Are both sites owned by the same people? nothing wrong with it, more of curiosity? I actually decided to type in nikon rumors.com to see what came up.

While I would hope by my results its not I would be happy to find it was the same owners, it seems nikon rumors is a copy cat but a cheap copy, leading me to believe this site is more of a success to the owners/admins and they put there time in canon rumors.

Just a thought.


----------



## dr croubie (Mar 25, 2012)

I'm fairly sure that CRGuy has nothing to do with nikonrumours.

Although, has anyone noticed that nikonrumours.com and leicarumours.com look almost identical? (except that noone visits leicarumours, comparatively, because not many people can afford a leica i presume).

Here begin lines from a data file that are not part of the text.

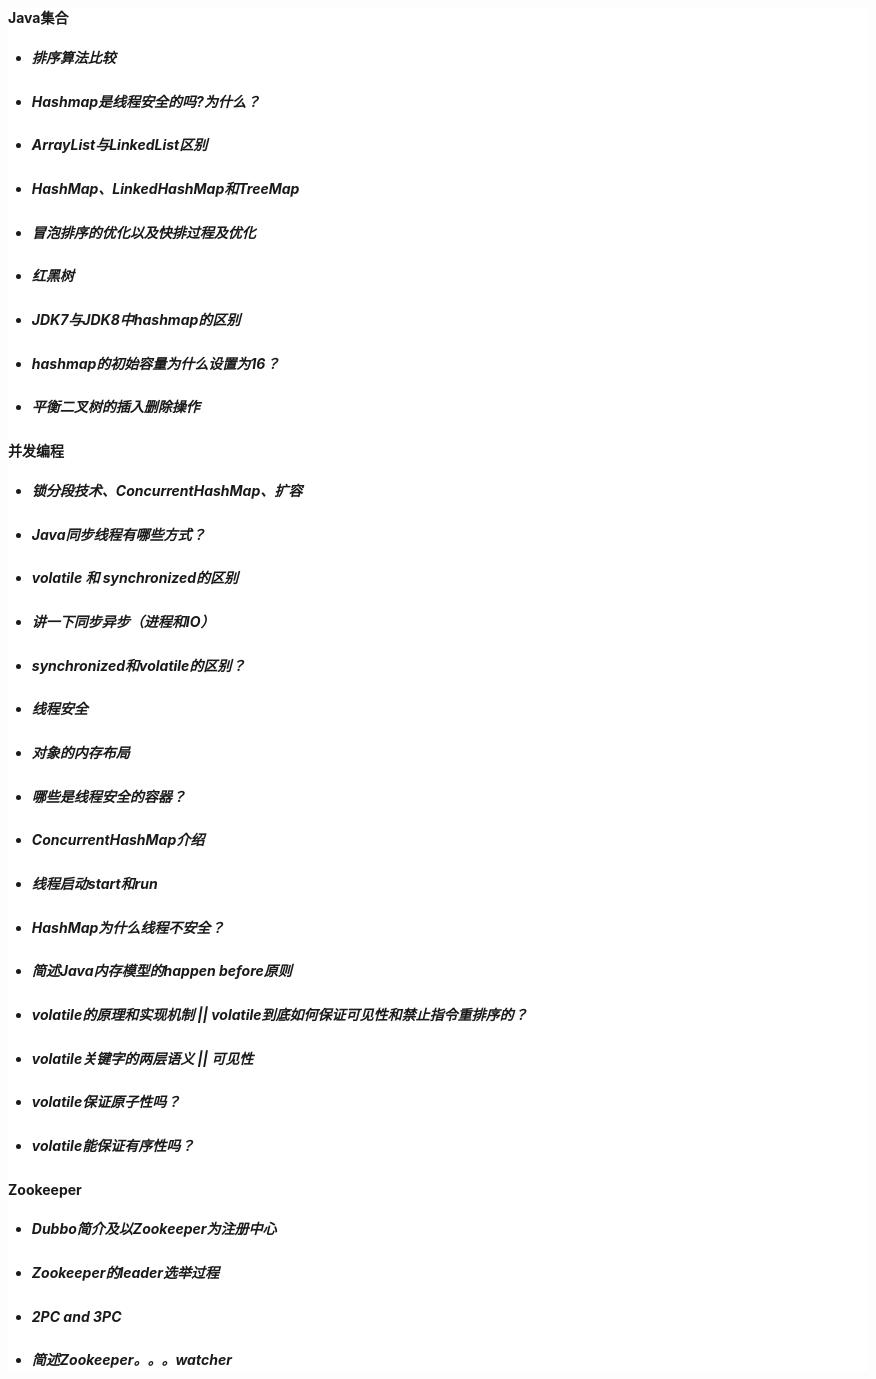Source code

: #### Java集合

* ##### 排序算法比较

* ##### Hashmap是线程安全的吗?为什么？

* ##### ArrayList与LinkedList区别

* ##### HashMap、LinkedHashMap和TreeMap

* ##### 冒泡排序的优化以及快排过程及优化

* ##### 红黑树

* ##### JDK7与JDK8中hashmap的区别

* ##### hashmap的初始容量为什么设置为16？

* ##### 平衡二叉树的插入删除操作

#### 并发编程

* ##### 锁分段技术、ConcurrentHashMap、扩容

* ##### Java同步线程有哪些方式？

* ##### volatile 和 synchronized的区别

* ##### 讲一下同步异步（进程和IO）

* ##### synchronized和volatile的区别？

* ##### 线程安全

* ##### 对象的内存布局

* ##### 哪些是线程安全的容器？

* ##### ConcurrentHashMap介绍

* ##### 线程启动start和run

* ##### HashMap为什么线程不安全？

* ##### 简述Java内存模型的happen before原则

* ##### volatile的原理和实现机制 || volatile到底如何保证可见性和禁止指令重排序的？

* ##### volatile关键字的两层语义 || 可见性

* ##### volatile保证原子性吗？

* ##### volatile能保证有序性吗？

#### Zookeeper

* ##### Dubbo简介及以Zookeeper为注册中心

* ##### Zookeeper的leader选举过程

* ##### 2PC and 3PC

* ##### 简述Zookeeper。。。watcher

(Also, sonyrumours.com redirects to some other site, hasselbladrumours.com doesn't exist and pentaxrumours.com is a cybersquatter)


----------



## dturano (Mar 25, 2012)

I would assume, when one got popular alternate counterparts were expected. If one created the other it would be an acceptable business decision, but NikonRumors doesn't seem as well developed as cr.


----------



## ScottyP (Apr 22, 2012)

There's a Sonyrumors too. Kind of an empty site, though, given that their line of SLR's is a little under-developed.


----------



## seekn (Apr 22, 2012)

Honestly I tried to read nikon rumors a few times. I hate it. They layout is really really inconvenient to me. I much prefer CR - just so much more user friendly interface. Also the black and yellow at NR tends to give me a headache - it jumps from one dark screen to a really white bright screen - headache inducing after awhile.
+1 to CR


----------



## ScottyP (May 12, 2012)

Perhaps both sites ARE owned by the same company. Watch for gradually more and more anonymous postings on both sites, all advocating for a pay-per-view cage match or something. Bokeh Games?


----------



## Canon Rumors Guy (May 12, 2012)

Hey


Canon Rumors is the only site I have and it's completely independent of anything else.

Nikon Rumors, Photo Rumors & Leica Rumors are the same person. I've met him before, and he's a nice guy. We talk from time to time about things. 

I think SonyAlphaRumors, 43Rumors, Mirrorlessrumors are all the same person(s).


Thanks
CR


----------



## expatinasia (May 12, 2012)

seekn said:


> Honestly I tried to read nikon rumors a few times. I hate it. They layout is really really inconvenient to me. I much prefer CR - just so much more user friendly interface. Also the black and yellow at NR tends to give me a headache - it jumps from one dark screen to a really white bright screen - headache inducing after awhile.
> +1 to CR



I fully agree with this. I have been there a few times and it is not user friendly. I am sure there is a tonne of useful information on the site but I am sure they are loosing a lot of hits purely from a design perspective. I have nothing against black backgrounds but they are using the wrong forum software etc. At least the forums here at CR are pretty easy to get round and it looks cleaner.


----------